A political candidate has asked his/her assistant to conduct a poll to determine the percentage of people in the community that supports him/her. If the candidate wants a 3% margin of error at a 90% confidence level, what size of sample is needed

Answer 1

Answer:

A sample size of 752 is needed.

Step-by-step explanation:

In a sample with a number n of people surveyed with a probability of a success of $\pi$, and a confidence level of $1-\alpha$, we have the following confidence interval of proportions.

$\pi \pm z\sqrt{\frac{\pi(1-\pi)}{n}}$

In which

z is the z-score that has a p-value of $1 - \frac{\alpha}{2}$.

The margin of error is of:

$M = z\sqrt{\frac{\pi(1-\pi)}{n}}$

90% confidence level

So $\alpha = 0.1$, z is the value of Z that has a p-value of $1 - \frac{0.1}{2} = 0.95$, so $Z = 1.645$.

If the candidate wants a 3% margin of error at a 90% confidence level, what size of sample is needed?

We have no estimate of the proportion, so we use $\pi = 0.5$.

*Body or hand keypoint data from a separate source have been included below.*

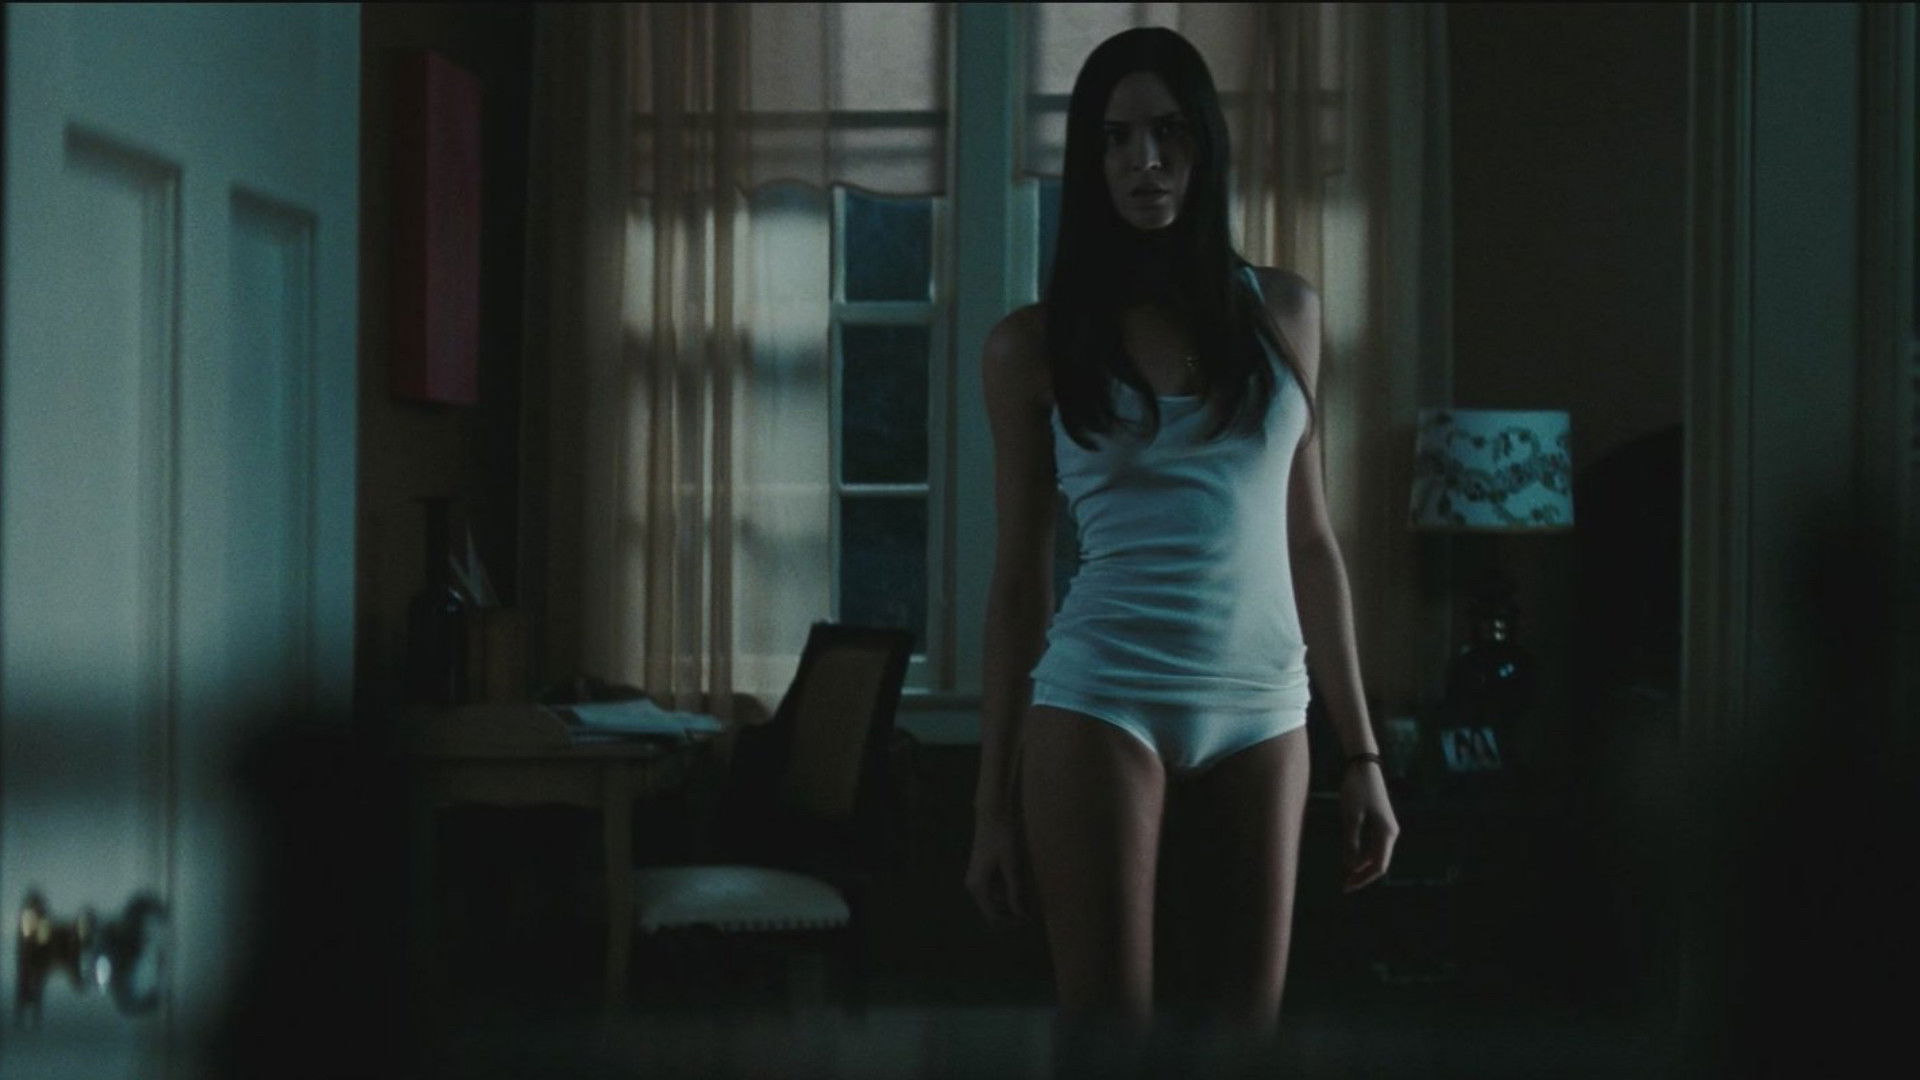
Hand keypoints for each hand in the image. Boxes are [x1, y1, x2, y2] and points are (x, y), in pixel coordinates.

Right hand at [964, 809, 1033, 928]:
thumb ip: (1014, 890)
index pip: (993, 916)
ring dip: (1010, 901)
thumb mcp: (1011, 865)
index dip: (1011, 922)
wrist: (992, 815)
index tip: (1028, 922)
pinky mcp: (981, 872)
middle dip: (1011, 913)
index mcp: (978, 886)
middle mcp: (973, 885)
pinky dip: (1007, 890)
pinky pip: (994, 889)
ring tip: (1029, 897)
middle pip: (993, 910)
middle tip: (1031, 912)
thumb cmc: (1002, 838)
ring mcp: (976, 879)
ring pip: (994, 900)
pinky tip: (1020, 884)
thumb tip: (1019, 913)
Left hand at [1339, 763, 1398, 892]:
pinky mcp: (1380, 822)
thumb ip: (1351, 842)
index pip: (1378, 866)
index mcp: (1386, 833)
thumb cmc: (1356, 789)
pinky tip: (1350, 859)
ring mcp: (1387, 828)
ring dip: (1362, 866)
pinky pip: (1373, 845)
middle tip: (1344, 886)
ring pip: (1376, 855)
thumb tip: (1350, 867)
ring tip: (1346, 876)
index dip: (1363, 879)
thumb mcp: (1350, 816)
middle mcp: (1391, 833)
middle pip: (1379, 863)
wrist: (1363, 765)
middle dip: (1362, 876)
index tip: (1347, 887)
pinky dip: (1362, 855)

The sample size is n for which M = 0.03. So

$M = z\sqrt{\frac{\pi(1-\pi)}{n}}$

$0.03 = 1.645\sqrt{\frac{0.5*0.5}{n}}$

$0.03\sqrt{n} = 1.645*0.5$

$\sqrt{n} = \frac{1.645*0.5}{0.03}$

$(\sqrt{n})^2 = (\frac{1.645*0.5}{0.03})^2$

$n = 751.67$

Rounding up:

A sample size of 752 is needed.